(Data from a collection)
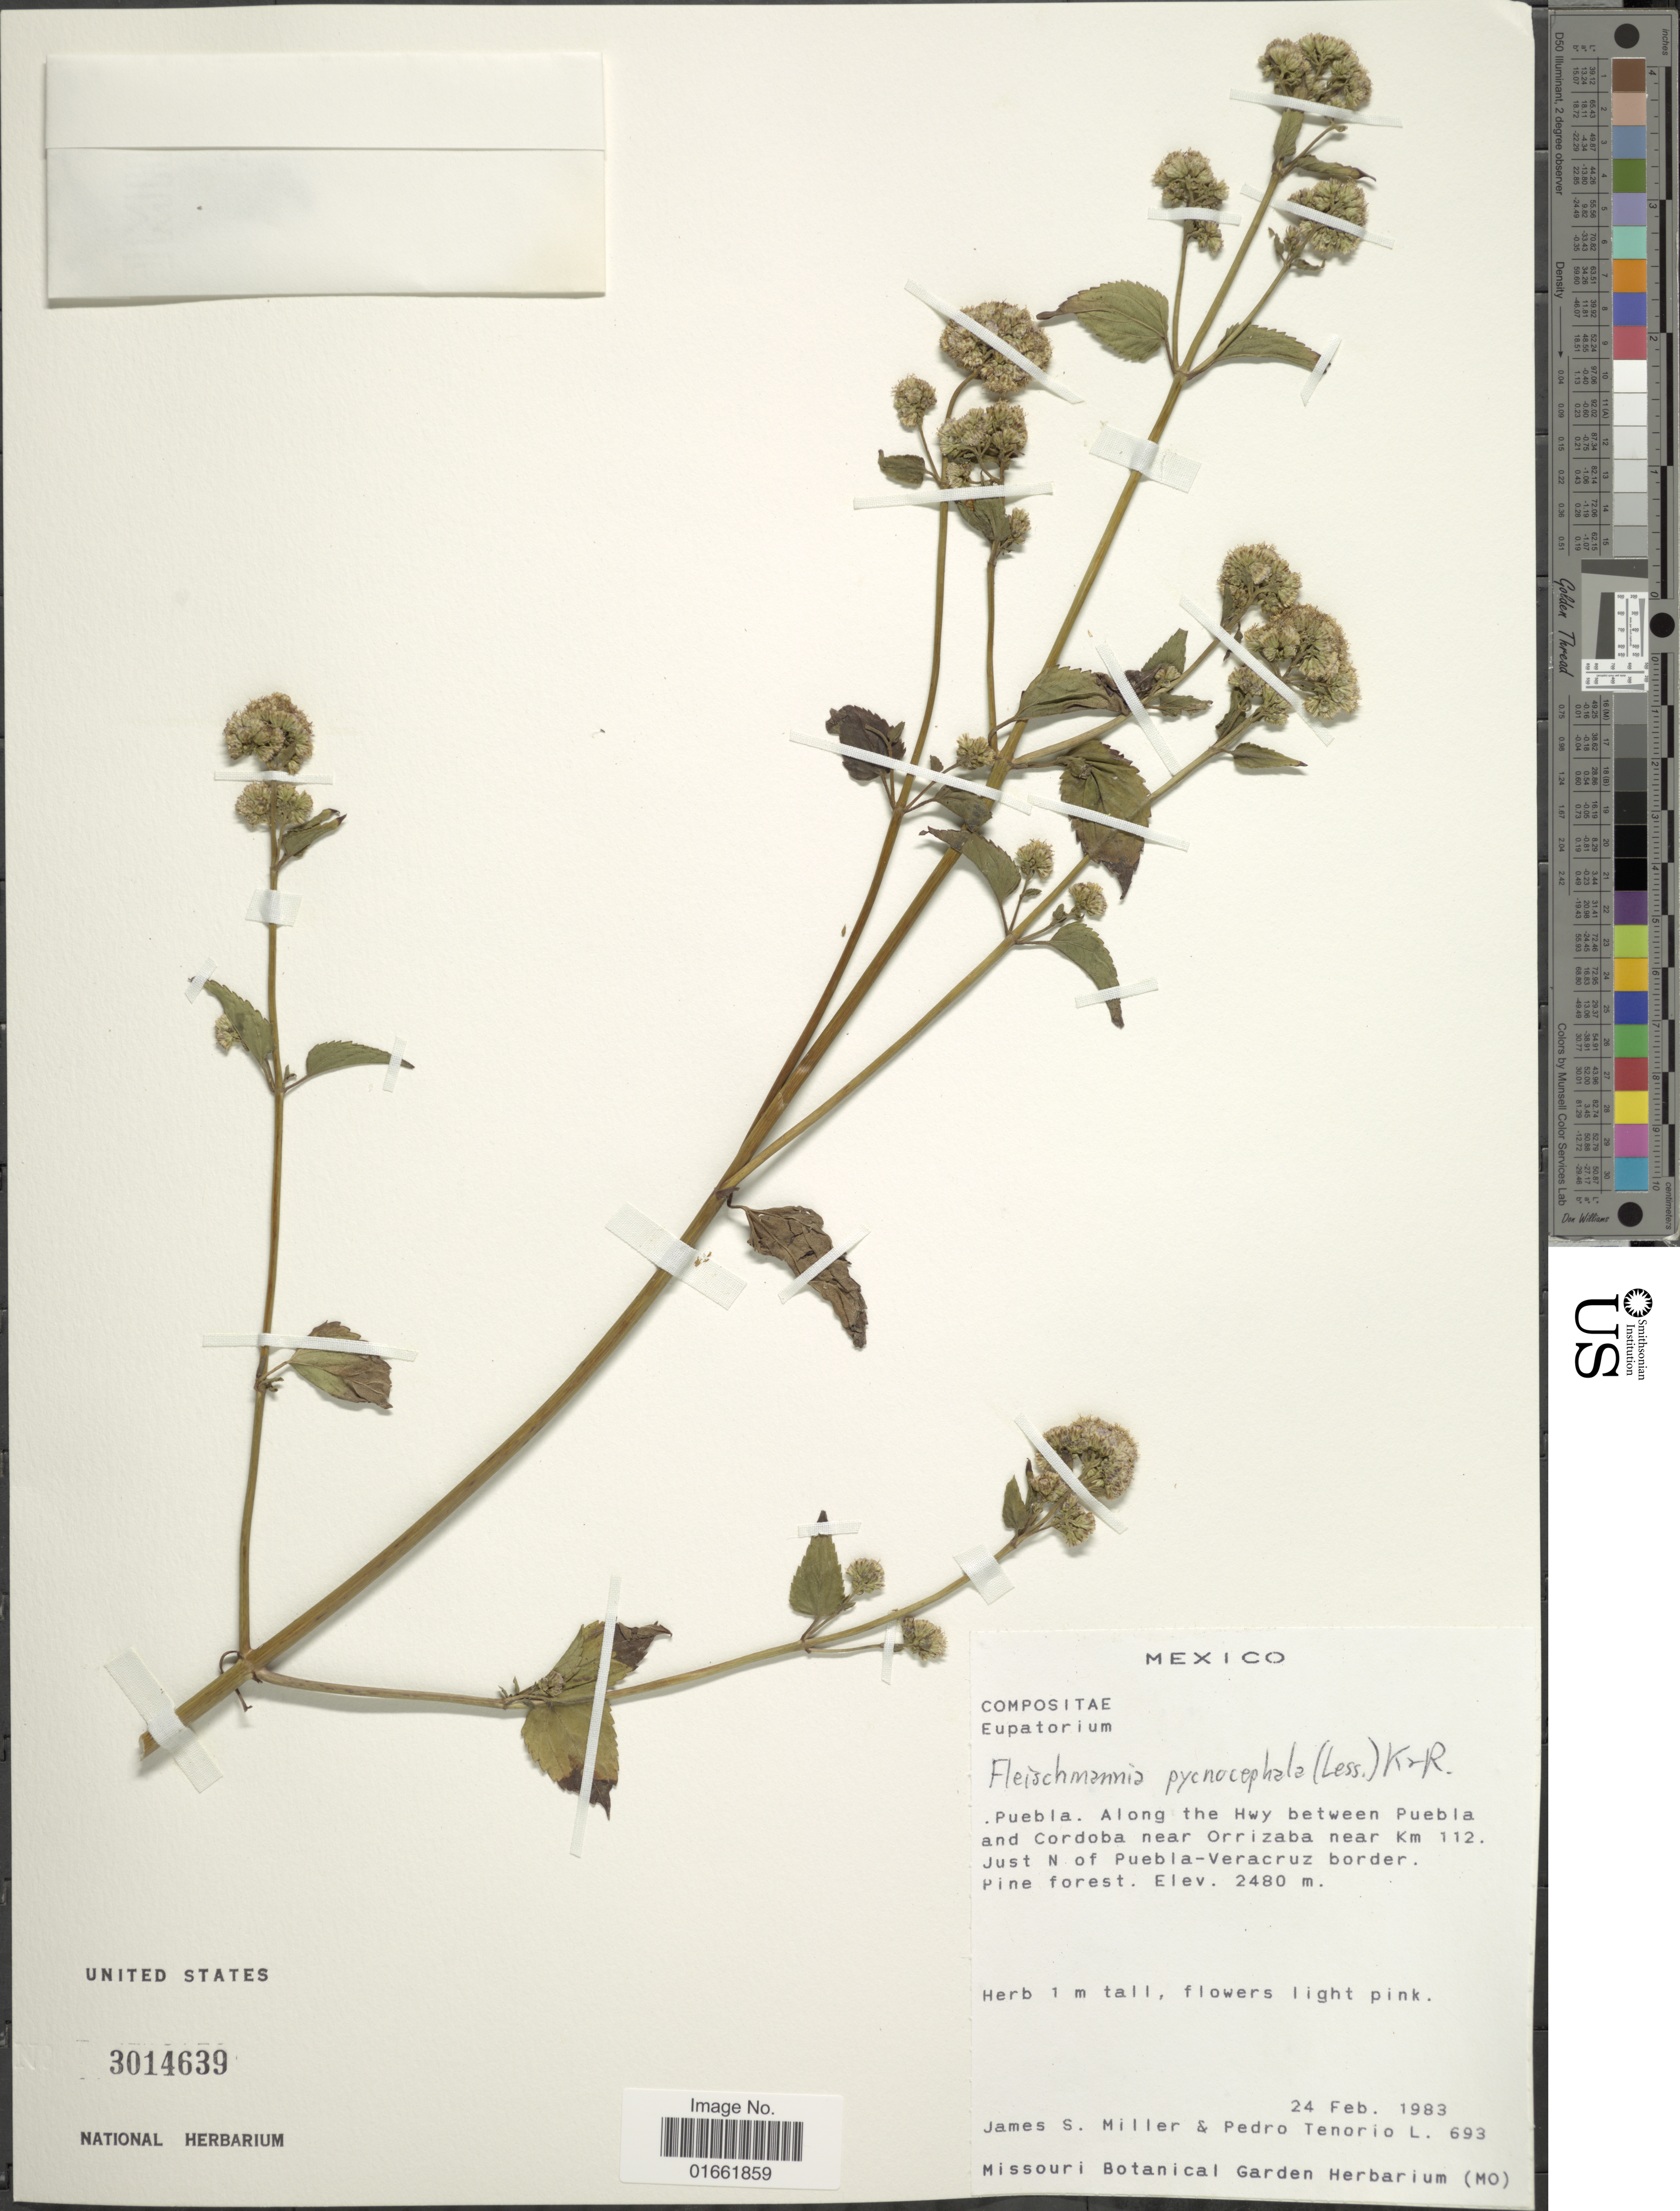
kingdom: Plantae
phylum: Tracheophyta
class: Magnoliopsida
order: Asterales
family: Asteraceae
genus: Fleischmannia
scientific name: Fleischmannia pycnocephala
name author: (Less.) R.M. King & H. Rob.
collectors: J. S. Miller & P. Tenorio L.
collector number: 693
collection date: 1983-02-24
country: Mexico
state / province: Puebla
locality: Puebla. Along the Hwy between Puebla and Cordoba near Orrizaba near Km 112. Just N of Puebla-Veracruz border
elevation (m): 2480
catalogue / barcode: US 3014639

*AIM OF THE EXERCISE:* Format the data above as a numbered list, one line per item, with no blank lines. Leave the picture out.

*SOLUTION TO THE EXERCISE:*
1. kingdom: Plantae
2. phylum: Tracheophyta
3. class: Magnoliopsida
4. order: Asterales
5. family: Asteraceae
6. genus: Fleischmannia
7. scientific name: Fleischmannia pycnocephala
8. name author: (Less.) R.M. King & H. Rob.
9. collectors: J. S. Miller & P. Tenorio L.
10. collector number: 693
11. collection date: 1983-02-24
12. country: Mexico
13. state / province: Puebla
14. locality: Puebla. Along the Hwy between Puebla and Cordoba near Orrizaba near Km 112. Just N of Puebla-Veracruz border
15. elevation (m): 2480
16. catalogue / barcode: US 3014639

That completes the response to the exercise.